Politifact also investigated the Davises’ claim that Mr Obama is a cousin of Mr Odinga.

That assertion is based on a BBC interview in January in which Mr Odinga said, “Barack Obama’s father is my maternal uncle.”

The BBC then asked, “You’re related to him?” Mr Odinga replied: “Yes, I am.”

The Obama campaign denies that the senator and Mr Odinga are cousins. And three Kenya experts interviewed by Politifact also dismissed this claim, Ms Hollyfield reports.

Normal sense

“To my knowledge, they are not first cousins in the normal sense,” Kenya election expert Joel Barkan, a professor emeritus at the University of Iowa, told Politifact.

“To my knowledge, there’s absolutely no relationship at all.”

Prof Barkan also took issue with the Davises’ characterisation of Mr Odinga as a “socialist.”

Such a charge is intended to incite still-virulent anti-communist sentiments among many Americans and to suggest that Senator Obama has a sinister, far-left agenda that he is concealing from US voters.

“He’s a populist politician,” Prof Barkan says of Mr Odinga, “but he’s no socialist.”

Because the Davises’ e-mail was written by missionaries long active in Kenya, “it somehow carries more credence than your average blog posting — and it’s spreading rapidly,” Politifact commented.

“But even with the credibility of a real author, the claims in this e-mail are as baseless as anything you’ve read from an anonymous blogger.”

Speaking to the Sunday Nation Saturday, Mr Lone said Mr Odinga and Mr Obama enjoy good relations.

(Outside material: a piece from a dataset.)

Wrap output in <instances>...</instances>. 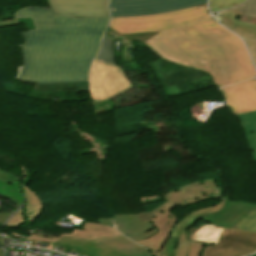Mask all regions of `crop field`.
I'll return each mask as SVG.
<instances>
[{"instance_id": "crop-field-13", "label": "crop field", "mask_w": 256, "mask_h": 256, "mask_svg": "<svg viewBox=\"0 0 256 256\" xmlns=\"http://www.w3.org/2000/svg\"><path fill=\"white\" fill-rule=\"evenodd\" d=\"M56 246L71 247L86 256H130L116 252L99 243L64 237L55 243Z\"/></svg>"}, {"instance_id": "crop-field-2", "label": "crop field", "mask_w": 256, "mask_h": 256, "mask_svg": "<svg viewBox=\"0 0 256 256\" xmlns=\"http://www.w3.org/2000/svg\"><path fill=\"white\" fill-rule=\"evenodd\" d=\"M16 18L32 17L36 31L20 33L25 44L19 80L32 83L88 82L108 16L54 17L52 9L26 8ZM97 56V55H96Z\"/></svg>"}, {"instance_id": "crop-field-1", "label": "crop field", "mask_w": 256, "mask_h": 256, "mask_svg": "<svg viewBox=\"0 0 256 256\" xmlns=\"http://www.w3.org/2000/svg\"><path fill=\"white\" fill-rule=\"evenodd\" d=\"M212 20L204 3L160 14L112 17L109 27L120 34L160 31L145 41L152 51L209 72L218 88L256 77L242 41Z\"/></svg>"}, {"instance_id": "crop-field-18", "label": "crop field", "mask_w": 256, "mask_h": 256, "mask_svg": "<svg viewBox=\"0 0 256 256\" xmlns=\"http://www.w3.org/2000/svg\"><path fill=\"white\" fill-rule=\"evenodd\" d=\"M244 5L238 7V8H234V9H230V10H226L223 11L222 13V18L221 21L223 22V24L228 27L230 30H232L233 32H235L237 35H239L240 37L242 35L247 36V37H252V38H256L253 37L245 32H242L236 28H234L236 26V24L238 23L240 17L243 15L244 12Z\"/></svg>"}, {"instance_id": "crop-field-19", "label": "crop field", "mask_w": 256, "mask_h": 256, "mask_svg": "<svg viewBox=\"0 0 256 256\" xmlns=\"http://www.w3.org/2000/svg\"><path fill=\"white\" fill-rule=\"evenodd\" d=\"M24 189H25L26 199H27V203L25 204L26 215L28 219L34 221L40 215L44 205H43V202L35 193H33L32 191L26 188L25 184H24Z\"/></svg>"}, {"instance_id": "crop-field-7", "label": "crop field", "mask_w": 256, "mask_h": 256, "mask_svg": "<svg viewBox=\"0 0 256 256\" xmlns=\"http://www.w3.org/2000/svg\"><path fill=\"white\" fill-rule=\"evenodd\" d=\"M256 251V234L225 230L218 245L207 244L202 256H244Z\"/></svg>"}, {"instance_id": "crop-field-27", "label": "crop field", "mask_w": 256, "mask_h": 256, "mask_svg": "<svg viewBox=\"0 0 256 256\" xmlns=\"http://www.w3.org/2000/svg\"><path fill=\"white\" fill-rule=\"evenodd\" d=\"M243 16L256 17V0H249L248 3H246Z\"/></svg>"}, {"instance_id": "crop-field-3", "label": "crop field", "mask_w": 256, "mask_h": 256, "mask_svg": "<svg viewBox=\"0 0 256 256\" xmlns=\"http://www.w3.org/2000/svg\"><path fill=\"white\" fill-rule=\"evenodd\" d=\"M112 219L97 217L94 222L85 221L83 228H74L71 233H61L58 238L38 233L26 239L55 243L64 236L87 239L102 243L114 250L135 256H151L150 252L121 235L113 227ZM112 226V228H111Z\"/></svg>"}, {"instance_id": "crop-field-14", "label": "crop field", "mask_w": 256, "mask_h": 256, "mask_svg": "<svg viewBox=\"0 0 256 256\" xmlns=\"http://www.w3.org/2000/svg\"><path fill=\"white\" fill-rule=\"evenodd\" d=\"M224 229L213 225H204L196 229L194 232L189 231L187 234L188 240L217 245Z\"/></svg>"}, {"instance_id": "crop-field-9", "label": "crop field", "mask_w": 256, "mask_h": 256, "mask_svg": "<svg viewBox=\"0 0 256 256\" xmlns=\"http://www.w3.org/2000/svg\"><path fill=\"white\" fill-rule=\"evenodd\" d=\"M109 0H50L56 16L85 17L107 15Z\"/></svg>"}, {"instance_id": "crop-field-29", "label": "crop field", "mask_w": 256, "mask_h": 256, "mask_svg": "<svg viewBox=\"0 0 256 256\" xmlns=\"http://www.w3.org/2000/svg\"><path fill=\"white\" fill-rule=\"evenodd\" d=\"M13 212H4L0 213V224H3L9 217V214L12 215Z\"/></svg>"}, {"instance_id": "crop-field-30", "label": "crop field", "mask_w": 256, "mask_h": 256, "mask_svg": "<svg viewBox=\"0 0 256 256\" xmlns=\"http://www.w3.org/2000/svg\"><path fill=\"white\" fill-rule=\"evenodd\" d=\"M21 70H22V66H19V67H18V73H17L15 79L18 80Z\"/></svg>"}, {"instance_id": "crop-field-6", "label": "crop field", "mask_w": 256, "mask_h": 256, "mask_svg": "<svg viewBox=\"0 0 256 256\" xmlns=\"http://www.w3.org/2000/svg\"><path fill=\"white\" fill-rule=\"evenodd\" d=\"M255 207L256 203L223 200L216 206L204 208L192 214L212 224L231 228L248 215Z\"/></svg>"}, {"instance_id": "crop-field-8", "label": "crop field", "mask_w": 256, "mask_h": 256, "mask_svg": "<svg viewBox=\"0 0 256 256\" xmlns=\"http://www.w3.org/2000/svg\"><path fill=\"white\" fill-rule=\"evenodd\" d=\"M199 186V188H198ZM220 198L215 179L197 181L167 193L165 200L177 205L187 206L206 199Z\"/></svg>"}, {"instance_id": "crop-field-26", "label": "crop field", "mask_w": 256, "mask_h": 256, "mask_svg": "<svg viewBox=\"0 0 256 256\" xmlns=\"http://www.w3.org/2000/svg\"><path fill=\"white\" fill-rule=\"evenodd\" d=\"M245 43L247 44L250 54L256 64V39L247 38V37H241Z\"/></svg>"}, {"instance_id": "crop-field-12", "label": "crop field", "mask_w": 256, "mask_h": 256, "mask_svg": "<svg viewBox=\"0 0 256 256\" xmlns=\"http://www.w3.org/2000/svg\"><path fill=\"white\" fill-rule=\"evenodd\" d=\"M173 206L174 205L168 203L166 206L157 211H151L153 214L156 215V217L151 219V221L153 222L154 226L158 228L159 231L154 236L137 242L150 248L154 256L156 255V252H159V250L165 243L169 233L171 232V229L176 224H173L171 227L169 226V220H172V217L174 215L166 211Z\"/></svg>"}, {"instance_id": "crop-field-4", "label": "crop field", "mask_w": 256, "mask_h": 256, "mask_svg": "<svg viewBox=\"0 0 256 256\" xmlns=\"http://www.w3.org/2000/svg\"><path fill=\"white\" fill-rule=\"evenodd\" d=\"M130 88L132 84L120 68L94 61L90 72V94L95 102L120 95Z\"/></svg>"}, {"instance_id": "crop-field-28", "label": "crop field", "mask_w": 256, "mask_h": 256, "mask_svg": "<svg viewBox=\"0 0 256 256\" xmlns=\"http://www.w3.org/2000/svg\"><path fill=\"white\" fill-rule=\"evenodd\" d=\"M21 210H22V208L16 213L14 218L12 217L7 222L6 226H20L25 222V220L23 219V217L21 215Z\"/></svg>"}, {"instance_id": "crop-field-10", "label": "crop field", "mask_w": 256, "mask_h": 256, "mask_svg": "<svg viewBox=\"0 0 256 256\" xmlns=\"http://www.w3.org/2000/svg\"><path fill=\"white\" fill-rule=\"evenodd\" d=\"M152 217L154 215L151 212L114 214V222L119 231L137 242L158 231L149 220Z\"/></svg>"}, {"instance_id": "crop-field-21", "label": "crop field", "mask_w": 256, "mask_h": 256, "mask_svg": "<svg viewBox=\"0 0 256 256\" xmlns=\"http://www.w3.org/2000/svg\"><path fill=\"white\" fill-rule=\"evenodd\" d=\"M231 229L256 232V209Z\"/></svg>"}, {"instance_id": "crop-field-31", "label": "crop field", "mask_w": 256, "mask_h": 256, "mask_svg": "<svg viewBox=\"0 0 256 256\" xmlns=\"http://www.w3.org/2000/svg\"><path fill=\"white\" fill-rule=\"evenodd\" d=\"M8 200H10L12 203H14L17 208L20 207V206H19L16 202H14L12 199H9V198H8Z\"/></svg>"}, {"instance_id": "crop-field-20", "label": "crop field", "mask_w": 256, "mask_h": 256, "mask_svg": "<svg viewBox=\"0 0 256 256\" xmlns=\"http://www.w3.org/2000/svg\"><path fill=\"white\" fill-rule=\"evenodd\" d=\"M96 60L115 65V60L113 57V41L106 36H103L100 53L96 57Z\"/></svg>"}, {"instance_id": "crop-field-5", "label": "crop field", "mask_w": 256, "mask_h": 256, "mask_svg": "<svg viewBox=\"0 0 256 256\" xmlns=\"http://www.w3.org/2000/svg\"><path fill=\"white\" fill-rule=\"evenodd\" d=\"M207 0H110L112 16L160 13L190 7Z\"/></svg>"}, {"instance_id": "crop-field-11", "label": "crop field", "mask_w": 256, "mask_h": 256, "mask_svg": "<svg viewBox=\"0 0 256 256\" xmlns=\"http://www.w3.org/2000/svg\"><path fill=\"white\" fill-rule=\"evenodd\" d=\"M234 115L256 110V79L222 88Z\"/></svg>"}, {"instance_id": "crop-field-32", "label": "crop field", "mask_w": 256, "mask_h": 256, "mask_svg": "<svg viewBox=\"0 0 256 256\" xmlns=\"http://www.w3.org/2000/svg\"><path fill=\"white\" fill-rule=\"evenodd\" d=\"M0 256H3V252H2V250H0Z\"/></svg>"}, {"instance_id": "crop-field-23", "label": "crop field", "mask_w": 256, "mask_h": 256, "mask_svg": "<svg viewBox=\"0 0 256 256\" xmlns=\"http://www.w3.org/2000/svg\"><path fill=\"white\" fill-rule=\"evenodd\" d=\"M213 11L217 12L223 9L237 6L246 0H211Z\"/></svg>"}, {"instance_id": "crop-field-25", "label": "crop field", "mask_w": 256, "mask_h": 256, "mask_svg": "<svg viewBox=\"0 0 256 256\" xmlns=\"http://www.w3.org/2000/svg\"><path fill=\"white\" fill-rule=\"evenodd\" d=\"M176 240L177 239L169 238L162 251L157 256H173Z\"/></svg>"}, {"instance_id": "crop-field-16", "label": "crop field", "mask_w": 256, "mask_h": 256, "mask_svg": "<svg viewBox=\"0 0 256 256\" xmlns=\"http://www.w3.org/2000/svg\"><path fill=\"white\" fill-rule=\"evenodd\" d=\"M245 131L251 153L256 160V111L237 116Z\"/></svg>"}, {"instance_id": "crop-field-24", "label": "crop field", "mask_w": 256, "mask_h": 256, "mask_svg": "<svg viewBox=\"0 0 256 256\" xmlns=\"http://www.w3.org/2000/svg\"><path fill=\"white\" fill-rule=\"evenodd\" d=\"M198 219L192 217V216H187L186 218H184L183 220H181L176 227L174 228L171 237L174 238H178L181 229H185L187 230L195 221H197Z\"/></svg>"}, {"instance_id": "crop-field-17", "label": "crop field", "mask_w": 256, "mask_h": 256, "mask_svg": "<svg viewBox=\"0 0 256 256\" xmlns=\"http://www.w3.org/2000/svg\"><path fill=\"white\" fill-rule=\"evenodd\" d=\"M186 233L182 230L178 238L175 256H200L206 244L188 241Z\"/></svg>"}, {"instance_id": "crop-field-22", "label": "crop field", "mask_w": 256, "mask_h": 256, "mask_svg": "<svg viewBox=\"0 0 256 256\" xmlns=\"http://www.w3.org/2000/svg\"><path fill=\"white\" fill-rule=\"evenodd\" d=\"M236 28L256 36V18L242 17Z\"/></svg>"}, {"instance_id": "crop-field-15", "label": "crop field", "mask_w": 256, "mask_h": 256, "mask_svg": "<svg viewBox=\"0 0 256 256\" xmlns=\"http://www.w3.org/2000/svg\"><path fill=\"white\" fill-rule=\"evenodd\" d=\"M0 194L13 197L19 204L23 202L18 179L3 171H0Z\"/></svg>"}]
</instances>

However, Mr Lone was categorical that Senator Obama and the PM have never sat down to discuss their ideological commitments owing to the fact they play politics in different environments.

“Claims that the two have discussed their ideological commitments are completely far-fetched. The senator has Kenyan roots, but he is an American first and foremost,” he said. He further dismissed claims that Senator Obama, or groups connected to him, contributed to Mr Odinga’s campaign kitty, stating that they never received a cent from the Illinois senator.

Mr Davis and his wife claim to have preached among Muslims for 20 years, 12 of them in Kenya.

Their ministry is said to be based in Meru.

The Sunday Nation’s efforts to track them or their Kenyan ministry down Saturday were fruitless by the time of going to press.